After enjoying the sunrise which was nice but again a bit cloudier than I would have preferred, I descended from the pass.  I met some herders about an hour into my decent who offered me pleasant breakfast of tea and yogurt.  As I sipped my tea and ate my yogurt with the herders, people kept stopping by to peer in through the crude door of the rock shelter at the strange looking foreigner.  I’m not sure where they came from; there were only a few rock shelters and 3 people outside when I arrived.  Once word got out they seemed to materialize from the rocks to gaze at the rare show that was me.  While the villages before the Rusi La were a mix of Buddhist and Muslims the ones after the pass were exclusively Shiite Muslim, when I reached the first village after the pass I was again invited in for tea and Ladakhi bread, a visit which took up nearly another hour.  I realized I was going to have to stop having tea or I was never going to make it to my objective of Sanko on the main Kargil-Zanskar road and I politely turned down several tea offers after that.  Fortunately for the villagers, and unfortunately for trekkers like me, the village had recently been joined by a dirt road to the main road.  Also unfortunately for me, the road had no traffic on it so I ended up having to walk most of the way to Sanko along the road before getting a lift the last 5 km.

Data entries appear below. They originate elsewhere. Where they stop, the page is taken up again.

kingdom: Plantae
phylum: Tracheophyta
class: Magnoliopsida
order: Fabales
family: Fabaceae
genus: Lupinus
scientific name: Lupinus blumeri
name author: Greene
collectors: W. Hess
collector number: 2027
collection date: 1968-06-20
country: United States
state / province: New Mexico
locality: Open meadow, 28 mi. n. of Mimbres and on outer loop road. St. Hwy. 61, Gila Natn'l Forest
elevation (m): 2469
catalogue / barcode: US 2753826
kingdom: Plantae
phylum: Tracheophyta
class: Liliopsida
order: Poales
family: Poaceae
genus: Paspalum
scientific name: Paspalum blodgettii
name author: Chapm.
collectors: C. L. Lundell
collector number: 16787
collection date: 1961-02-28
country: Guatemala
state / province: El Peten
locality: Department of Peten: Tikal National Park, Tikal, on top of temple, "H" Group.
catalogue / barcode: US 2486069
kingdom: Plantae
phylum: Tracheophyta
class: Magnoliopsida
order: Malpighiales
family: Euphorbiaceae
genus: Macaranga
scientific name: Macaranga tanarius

Sanko is on the Suru River and the main, only, road into Zanskar.  The dusty market town that stretches along either side of the road is not a very appealing place.  I was happy when I managed to get a jeep the same day the 28 km up to Panikhar.  Panikhar is the largest village, amidst the cluster of villages that line a large U-shaped bend in the Suru River beneath the 7000 m peaks of Nun and Kun, the next region I planned to explore.